PROBLEM TO WORK ON:
Copy the whole listing verbatim.

EXERCISE MATERIAL:
+--

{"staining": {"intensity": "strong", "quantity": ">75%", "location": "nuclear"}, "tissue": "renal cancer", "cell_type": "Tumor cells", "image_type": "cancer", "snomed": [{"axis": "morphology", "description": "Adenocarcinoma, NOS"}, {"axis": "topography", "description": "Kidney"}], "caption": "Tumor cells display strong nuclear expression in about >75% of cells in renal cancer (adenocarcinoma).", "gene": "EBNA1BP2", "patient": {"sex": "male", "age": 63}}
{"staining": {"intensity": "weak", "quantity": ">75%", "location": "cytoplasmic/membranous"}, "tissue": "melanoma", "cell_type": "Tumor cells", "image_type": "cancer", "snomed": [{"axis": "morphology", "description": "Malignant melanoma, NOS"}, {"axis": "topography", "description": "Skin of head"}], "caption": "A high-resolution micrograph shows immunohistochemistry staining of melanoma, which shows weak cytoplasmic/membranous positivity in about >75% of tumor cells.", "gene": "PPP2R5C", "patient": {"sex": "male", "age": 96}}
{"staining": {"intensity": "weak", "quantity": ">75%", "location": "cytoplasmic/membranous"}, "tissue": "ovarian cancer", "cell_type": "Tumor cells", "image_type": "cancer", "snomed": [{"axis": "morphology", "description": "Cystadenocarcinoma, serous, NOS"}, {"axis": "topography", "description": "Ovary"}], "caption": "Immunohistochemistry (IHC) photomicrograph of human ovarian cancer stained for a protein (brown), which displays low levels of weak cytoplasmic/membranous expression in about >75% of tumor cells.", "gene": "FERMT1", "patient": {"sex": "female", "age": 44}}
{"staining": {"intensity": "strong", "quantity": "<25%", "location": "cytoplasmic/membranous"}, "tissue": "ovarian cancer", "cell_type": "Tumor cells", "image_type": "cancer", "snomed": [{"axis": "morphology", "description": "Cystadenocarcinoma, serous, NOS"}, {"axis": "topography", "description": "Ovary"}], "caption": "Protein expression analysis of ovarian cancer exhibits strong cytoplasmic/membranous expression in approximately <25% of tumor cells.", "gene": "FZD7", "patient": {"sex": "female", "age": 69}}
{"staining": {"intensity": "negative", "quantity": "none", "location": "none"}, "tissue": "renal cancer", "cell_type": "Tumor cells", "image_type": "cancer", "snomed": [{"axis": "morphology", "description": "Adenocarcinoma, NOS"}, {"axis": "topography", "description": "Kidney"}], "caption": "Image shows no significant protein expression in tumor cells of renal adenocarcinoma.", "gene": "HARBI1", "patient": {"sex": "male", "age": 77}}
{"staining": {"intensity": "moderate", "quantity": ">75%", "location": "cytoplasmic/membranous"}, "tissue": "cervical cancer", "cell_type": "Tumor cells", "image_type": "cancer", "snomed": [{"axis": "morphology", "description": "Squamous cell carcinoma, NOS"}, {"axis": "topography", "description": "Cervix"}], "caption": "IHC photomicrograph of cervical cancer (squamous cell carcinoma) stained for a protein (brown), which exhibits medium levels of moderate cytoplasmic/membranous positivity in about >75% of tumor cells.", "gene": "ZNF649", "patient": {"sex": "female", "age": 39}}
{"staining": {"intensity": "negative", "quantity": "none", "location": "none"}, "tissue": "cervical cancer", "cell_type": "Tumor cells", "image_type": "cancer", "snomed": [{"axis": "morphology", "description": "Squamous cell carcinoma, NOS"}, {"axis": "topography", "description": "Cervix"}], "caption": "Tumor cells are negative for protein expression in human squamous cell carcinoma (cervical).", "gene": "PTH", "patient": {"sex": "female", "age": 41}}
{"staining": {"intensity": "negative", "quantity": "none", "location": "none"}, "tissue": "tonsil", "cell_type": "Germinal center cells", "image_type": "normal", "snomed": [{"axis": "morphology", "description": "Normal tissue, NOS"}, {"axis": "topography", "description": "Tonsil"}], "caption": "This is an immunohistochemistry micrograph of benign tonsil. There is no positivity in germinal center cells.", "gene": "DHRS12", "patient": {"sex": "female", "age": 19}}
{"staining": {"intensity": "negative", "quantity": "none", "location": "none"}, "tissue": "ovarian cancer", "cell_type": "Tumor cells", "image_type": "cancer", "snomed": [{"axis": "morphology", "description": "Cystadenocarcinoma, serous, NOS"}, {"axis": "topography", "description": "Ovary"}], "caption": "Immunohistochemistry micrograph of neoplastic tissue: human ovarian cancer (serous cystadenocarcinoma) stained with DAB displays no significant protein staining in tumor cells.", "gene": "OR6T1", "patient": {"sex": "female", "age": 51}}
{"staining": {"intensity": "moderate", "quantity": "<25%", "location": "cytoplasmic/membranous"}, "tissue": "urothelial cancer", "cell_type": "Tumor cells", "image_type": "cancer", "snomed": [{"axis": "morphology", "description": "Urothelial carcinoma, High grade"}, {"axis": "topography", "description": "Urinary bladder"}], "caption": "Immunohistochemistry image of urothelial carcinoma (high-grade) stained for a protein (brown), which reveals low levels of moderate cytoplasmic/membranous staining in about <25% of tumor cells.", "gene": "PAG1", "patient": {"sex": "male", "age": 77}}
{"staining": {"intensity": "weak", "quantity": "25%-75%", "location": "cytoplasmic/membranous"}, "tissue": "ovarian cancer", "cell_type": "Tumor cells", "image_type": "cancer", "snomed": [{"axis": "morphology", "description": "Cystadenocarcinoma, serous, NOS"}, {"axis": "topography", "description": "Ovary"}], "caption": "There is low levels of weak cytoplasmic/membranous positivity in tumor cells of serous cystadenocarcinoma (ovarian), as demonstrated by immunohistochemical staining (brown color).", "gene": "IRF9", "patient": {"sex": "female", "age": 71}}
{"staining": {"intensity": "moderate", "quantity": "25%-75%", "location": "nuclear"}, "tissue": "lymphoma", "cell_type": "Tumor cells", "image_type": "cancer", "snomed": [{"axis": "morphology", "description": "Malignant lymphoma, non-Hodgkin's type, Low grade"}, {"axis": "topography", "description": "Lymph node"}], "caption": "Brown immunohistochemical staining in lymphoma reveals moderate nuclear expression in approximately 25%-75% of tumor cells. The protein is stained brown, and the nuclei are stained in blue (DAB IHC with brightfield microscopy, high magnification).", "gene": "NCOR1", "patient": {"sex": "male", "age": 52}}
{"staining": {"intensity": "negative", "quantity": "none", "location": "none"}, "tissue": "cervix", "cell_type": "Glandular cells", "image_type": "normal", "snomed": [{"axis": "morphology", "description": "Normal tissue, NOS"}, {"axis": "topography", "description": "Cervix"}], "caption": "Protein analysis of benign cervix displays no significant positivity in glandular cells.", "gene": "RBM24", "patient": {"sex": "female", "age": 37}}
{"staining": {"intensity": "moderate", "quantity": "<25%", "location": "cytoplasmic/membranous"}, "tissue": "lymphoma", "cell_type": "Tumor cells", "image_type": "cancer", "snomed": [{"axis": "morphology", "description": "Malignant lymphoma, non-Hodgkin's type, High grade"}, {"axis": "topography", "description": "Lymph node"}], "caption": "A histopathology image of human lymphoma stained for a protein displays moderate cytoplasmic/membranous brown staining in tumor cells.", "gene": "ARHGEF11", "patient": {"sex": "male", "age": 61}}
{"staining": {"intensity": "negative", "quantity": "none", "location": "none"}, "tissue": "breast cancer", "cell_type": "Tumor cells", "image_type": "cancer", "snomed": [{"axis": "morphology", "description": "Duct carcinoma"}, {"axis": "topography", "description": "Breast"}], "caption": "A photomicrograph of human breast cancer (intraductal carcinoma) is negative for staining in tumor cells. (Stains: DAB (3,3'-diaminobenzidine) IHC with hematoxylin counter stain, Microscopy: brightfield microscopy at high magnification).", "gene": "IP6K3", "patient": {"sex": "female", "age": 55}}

+--

FINISHED EXERCISE:
{"staining": {"intensity": "strong", "quantity": ">75%", "location": "nuclear"}, "tissue": "renal cancer", "cell_type": "Tumor cells", "image_type": "cancer", "snomed": [{"axis": "morphology", "description": "Adenocarcinoma, NOS"}, {"axis": "topography", "description": "Kidney"}], "caption": "Tumor cells display strong nuclear expression in about >75% of cells in renal cancer (adenocarcinoma).", "gene": "EBNA1BP2", "patient": {"sex": "male", "age": 63}}
{"staining": {"intensity": "weak", "quantity": ">75%", "location": "cytoplasmic/membranous"}, "tissue": "melanoma", "cell_type": "Tumor cells", "image_type": "cancer", "snomed": [{"axis": "morphology", "description": "Malignant melanoma, NOS"}, {"axis": "topography", "description": "Skin of head"}], "caption": "A high-resolution micrograph shows immunohistochemistry staining of melanoma, which shows weak cytoplasmic/membranous positivity in about >75% of tumor cells.", "gene": "PPP2R5C", "patient": {"sex": "male", "age": 96}}
{"staining": {"intensity": "weak", "quantity": ">75%", "location": "cytoplasmic/membranous"}, "tissue": "ovarian cancer", "cell_type": "Tumor cells", "image_type": "cancer", "snomed": [{"axis": "morphology", "description": "Cystadenocarcinoma, serous, NOS"}, {"axis": "topography", "description": "Ovary"}], "caption": "Immunohistochemistry (IHC) photomicrograph of human ovarian cancer stained for a protein (brown), which displays low levels of weak cytoplasmic/membranous expression in about >75% of tumor cells.", "gene": "FERMT1", "patient": {"sex": "female", "age": 44}}
{"staining": {"intensity": "strong", "quantity": "<25%", "location": "cytoplasmic/membranous"}, "tissue": "ovarian cancer", "cell_type": "Tumor cells", "image_type": "cancer", "snomed": [{"axis": "morphology", "description": "Cystadenocarcinoma, serous, NOS"}, {"axis": "topography", "description": "Ovary"}], "caption": "Protein expression analysis of ovarian cancer exhibits strong cytoplasmic/membranous expression in approximately <25% of tumor cells.", "gene": "FZD7", "patient": {"sex": "female", "age": 69}}
{"staining": {"intensity": "negative", "quantity": "none", "location": "none"}, "tissue": "renal cancer", "cell_type": "Tumor cells", "image_type": "cancer", "snomed": [{"axis": "morphology", "description": "Adenocarcinoma, NOS"}, {"axis": "topography", "description": "Kidney"}], "caption": "Image shows no significant protein expression in tumor cells of renal adenocarcinoma.", "gene": "HARBI1", "patient": {"sex": "male", "age": 77}}
{"staining": {"intensity": "moderate", "quantity": ">75%", "location": "cytoplasmic/membranous"}, "tissue": "cervical cancer", "cell_type": "Tumor cells", "image_type": "cancer", "snomed": [{"axis": "morphology", "description": "Squamous cell carcinoma, NOS"}, {"axis": "topography", "description": "Cervix"}], "caption": "IHC photomicrograph of cervical cancer (squamous cell carcinoma) stained for a protein (brown), which exhibits medium levels of moderate cytoplasmic/membranous positivity in about >75% of tumor cells.", "gene": "ZNF649", "patient": {"sex": "female", "age": 39}}
{"staining": {"intensity": "negative", "quantity": "none", "location": "none"}, "tissue": "cervical cancer", "cell_type": "Tumor cells", "image_type": "cancer", "snomed": [{"axis": "morphology", "description": "Squamous cell carcinoma, NOS"}, {"axis": "topography", "description": "Cervix"}], "caption": "Tumor cells are negative for protein expression in human squamous cell carcinoma (cervical).", "gene": "PTH", "patient": {"sex": "female", "age": 41}}
{"staining": {"intensity": "negative", "quantity": "none", "location": "none"}, "tissue": "tonsil", "cell_type": "Germinal center cells", "image_type": "normal", "snomed": [{"axis": "morphology", "description": "Normal tissue, NOS"}, {"axis": "topography", "description": "Tonsil"}], "caption": "This is an immunohistochemistry micrograph of benign tonsil. There is no positivity in germinal center cells.", "gene": "DHRS12", "patient": {"sex": "female", "age": 19}}
{"staining": {"intensity": "negative", "quantity": "none", "location": "none"}, "tissue": "ovarian cancer", "cell_type": "Tumor cells", "image_type": "cancer", "snomed": [{"axis": "morphology", "description": "Cystadenocarcinoma, serous, NOS"}, {"axis": "topography", "description": "Ovary"}], "caption": "Immunohistochemistry micrograph of neoplastic tissue: human ovarian cancer (serous cystadenocarcinoma) stained with DAB displays no significant protein staining in tumor cells.", "gene": "OR6T1", "patient": {"sex": "female", "age": 51}}
{"staining": {"intensity": "moderate", "quantity": "<25%", "location": "cytoplasmic/membranous"}, "tissue": "urothelial cancer", "cell_type": "Tumor cells", "image_type": "cancer", "snomed": [{"axis": "morphology", "description": "Urothelial carcinoma, High grade"}, {"axis": "topography", "description": "Urinary bladder"}], "caption": "Immunohistochemistry image of urothelial carcinoma (high-grade) stained for a protein (brown), which reveals low levels of moderate cytoplasmic/membranous staining in about <25% of tumor cells.", "gene": "PAG1", "patient": {"sex": "male", "age": 77}}
{"staining": {"intensity": "weak", "quantity": "25%-75%", "location": "cytoplasmic/membranous"}, "tissue": "ovarian cancer", "cell_type": "Tumor cells", "image_type": "cancer", "snomed": [{"axis": "morphology", "description": "Cystadenocarcinoma, serous, NOS"}, {"axis": "topography", "description": "Ovary"}], "caption": "There is low levels of weak cytoplasmic/membranous positivity in tumor cells of serous cystadenocarcinoma (ovarian), as demonstrated by immunohistochemical staining (brown color).", "gene": "IRF9", "patient": {"sex": "female", "age": 71}}
{"staining": {"intensity": "moderate", "quantity": "25%-75%", "location": "nuclear"}, "tissue": "lymphoma", "cell_type": "Tumor cells", "image_type": "cancer", "snomed": [{"axis": "morphology", "description": "Malignant lymphoma, non-Hodgkin's type, Low grade"}, {"axis": "topography", "description": "Lymph node"}], "caption": "Brown immunohistochemical staining in lymphoma reveals moderate nuclear expression in approximately 25%-75% of tumor cells. The protein is stained brown, and the nuclei are stained in blue (DAB IHC with brightfield microscopy, high magnification).", "gene": "NCOR1", "patient": {"sex": "male", "age": 52}}
{"staining": {"intensity": "negative", "quantity": "none", "location": "none"}, "tissue": "cervix", "cell_type": "Glandular cells", "image_type": "normal", "snomed": [{"axis": "morphology", "description": "Normal tissue, NOS"}, {"axis": "topography", "description": "Cervix"}], "caption": "Protein analysis of benign cervix displays no significant positivity in glandular cells.", "gene": "RBM24", "patient": {"sex": "female", "age": 37}}
{"staining": {"intensity": "moderate", "quantity": "<25%", "location": "cytoplasmic/membranous"}, "tissue": "lymphoma", "cell_type": "Tumor cells", "image_type": "cancer", "snomed": [{"axis": "morphology", "description": "Malignant lymphoma, non-Hodgkin's type, High grade"}, {"axis": "topography", "description": "Lymph node"}], "caption": "A histopathology image of human lymphoma stained for a protein displays moderate cytoplasmic/membranous brown staining in tumor cells.", "gene": "ARHGEF11", "patient": {"sex": "male", "age": 61}}
{"staining": {"intensity": "negative", "quantity": "none", "location": "none"}, "tissue": "breast cancer", "cell_type": "Tumor cells", "image_type": "cancer", "snomed": [{"axis": "morphology", "description": "Duct carcinoma"}, {"axis": "topography", "description": "Breast"}], "caption": "A photomicrograph of human breast cancer (intraductal carcinoma) is negative for staining in tumor cells. (Stains: DAB (3,3'-diaminobenzidine) IHC with hematoxylin counter stain, Microscopy: brightfield microscopy at high magnification).", "gene": "IP6K3", "patient": {"sex": "female", "age": 55}}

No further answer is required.